◆ **出典本文**
==*==
香港からこんにちは
亥年の2019年!
その名の通り、猪突猛進。 曲がったことが大嫌い。 何事も目的を達成するまで決して諦めないと言われる、芯が強く初志貫徹がモットーの干支、ザ・イノシシ🐗
私の周りにもいますいます。 一本筋の通った、カッコいい年男年女、イノシシーズが。
と、こ、ろ、が、、、
ここ香港を含む中華圏では、実は今年はイノシシ年ではないのです。 では何かと言うと、、、
ブタ年 (The Year of Pig)
ブヒー
イノシシ (Wild Boar) と言わずに、ブタ (Pig) ときた。
いや、そもそもイノシシとブタって違う動物なんじゃぁ? と思って調べましたら、私の世間知らずな無知が発覚。
ななんと ブタはイノシシが家畜化された種。
そして、
なななんと イノシシはブタの先祖なり。
『ブタを遡るとそれはイノシシだった』なんてこと、『トンネルを抜けるとそこは雪国だった』ってくらい、要するに誰でも知っている、、、てそれすら知らなかった、ダブルで衝撃的な2019年の旧正月。
《ブタのご先祖様はイノシシな〜り〜》
じゃあイノシシはいったいいつ豚になったの?、イノシシを代々飼っていればいつか豚になるの?、豚を野生に返すとまたイノシシになるの?、、、などなど、素朴な疑問も次々と浮かんでくるのですが、これらは簡単に解決できる問題でもなさそうで、完全に人を煙に巻いてくる『2019年日中イノシシ・ブタ問題』
実は「猪」(広東語では「豬」) は日本語でイノシシですが、広東語や中国語ではブタのこと。 そして広東語で、イノシシは「野豬」(イェジュ) や「山豬」(サンジュ) となります。
今年の干支について、日本だけが他のアジア圏と違い『ブタではなくイノシシ年』であることが、台湾では驚きを持ってニュースになったそうですが、、、いやいやこっちも驚いたよ、そちらさんの『イノシシではなくブタ年』にね。 ブー
日本語では「ブタ」というと、褒める言葉には使われなかったり、ちょっぴり残念なイメージを持つことも多い動物ですが、中華圏では正反対。
実は、めちゃくちゃイケてる、豊かさのシンボルなんです
なんといってもブタさん、ご存知の通り何でも食べて肥え太り、多産で育てやすい。 そんなことからも、中華圏ではとっても縁起のいい動物とされています。
香港のお祝い事には必ずと言っていいほど登場する定番のブタさん 、、、の丸焼き (合掌 & 感謝)
結婚、出産、誕生日、快気祝い、開業、起業、ビジネスの拡大、スポーツの壮行会から、ドラゴンボートレースの進水式まで、、、香港人のあらゆるお祝いごとに欠かせないのが、この「豬」の丸焼きです。
==*==
◆ **データ部分**
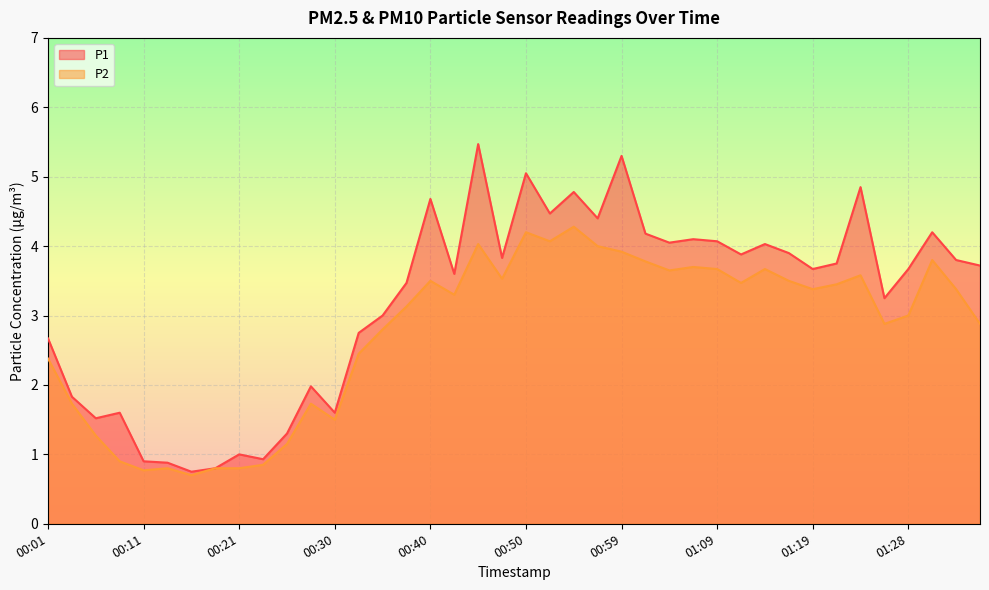

Between 01:14 and 01:16, which series saw the biggest shift?

P2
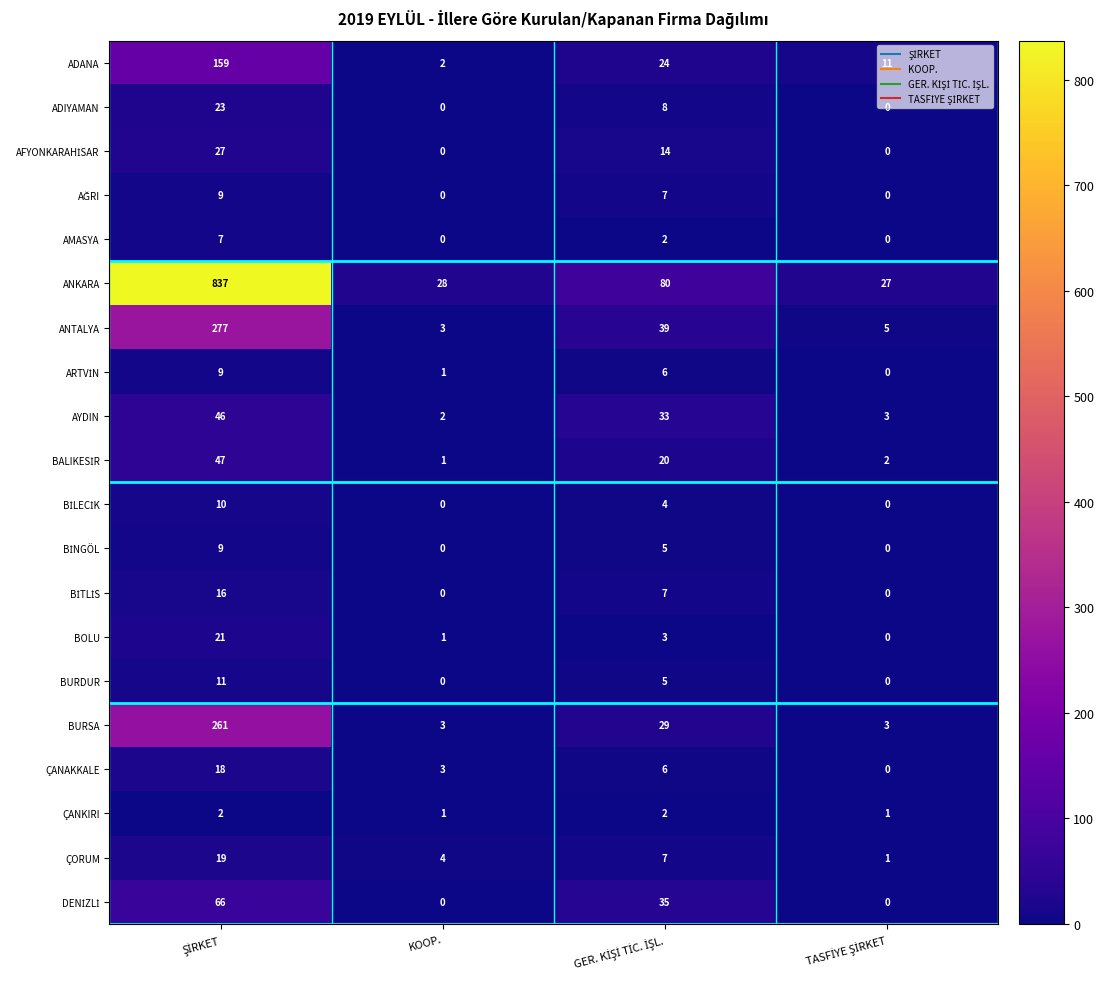

What is the difference between the highest and lowest values at KOOP.?

28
==*==
◆ **問題 1**
亥年とブタ年の文章で「実は「猪」(広東語では「豬」)」で始まる段落を、要点を残して箇条書きに直してください。
◆ **問題 2**
亥年とブタ年の文章で、中華圏でブタが縁起のいい動物とされる根拠として挙げられている特徴をすべて書き出してください。
◆ **問題 3**
亥年とブタ年の文章を、最後の文の後から書き継いでください。
一覧は今回の作業には使いません。

◆ **解答 1**
- 「猪」(広東語では「豬」)は、日本語ではイノシシを指す。
- 広東語や中国語では、同じ字がブタを指す。
- 広東語では、イノシシは「野豬」(イェジュ)や「山豬」(サンジュ)と呼ぶ。

◆ **解答 2**
- 何でも食べる
- 肥え太る
- 多産である
- 育てやすい

◆ **解答 3**
ブタのお肉には、タンパク質が豊富に含まれており、疲労に効果的なビタミンB1も牛肉や鶏肉の10倍!だそう。 美容と健康に良いとされ、手から足から、文字通り感謝と共に、全て頂くのが香港スタイル
また、香港で女性が出産すると、必ず振舞われるのがこちら、
『豬腳薑醋』(ジュー・ガ・ガン・チョウ)
て、この写真では中身がなんだか分かりませんよね。
では、開けてみます
なんか凄い色だけど、これも、一体何がなんだか、、、
では出してみます
やっと、なにやら正体が見えてきました
上が卵で、下が豬 (日本でいう、ブタ) の脚。 ブー
骨つき皮つき筋つき腱つき、という、まさにそのままブタちゃんの脚をチョップしたものを、そのまま漬けて煮込んで、MARMITE (マーマイト。好き嫌いが絶対真っ二つに分かれる、オーストラリアの国民食) のような、ドロドロテクスチャーのヴィネガーソースで絡めていただくこれ、中華圏で出産のお祝いに必ず出される、伝統的定番メニューです。
(クレヨンしんちゃん、ごめんあそばせ)
古くは、一族の中の女性メンバー誰か (大抵、妊婦さんのママ) が、ブタの脚と卵と生姜を大量のお酢に漬けて甘酸っぱいソースにして煮込むシロモノ。
出産直後の女性はもちろん、周りの家族、親戚、友人、知人にも振舞われるお祝いメニューで、決して、美味しいからではなく、伝統だから、身体にいいから、縁起物だから、という理由で「良薬口に苦し」を地でいく、中国古来からの薬膳メニューです。
出産を終えたばかりの女性は、有無を言わさず必ず食べさせられるもので、超固茹で卵に、生姜特有の香り、そして何より、豊かさのシンボル「豬」= ブタの脚を食べてる感が存分に楽しめる、味の保証はしないけど、女性の身体を温める要素はたっぷりの、漢方美容健康食です
ね? カッコいいイノシシもいいけれど、何でも食べて、子供をたくさん産んで、豊かにブヒブヒ栄えていくブタさんも、なかなかいいでしょう?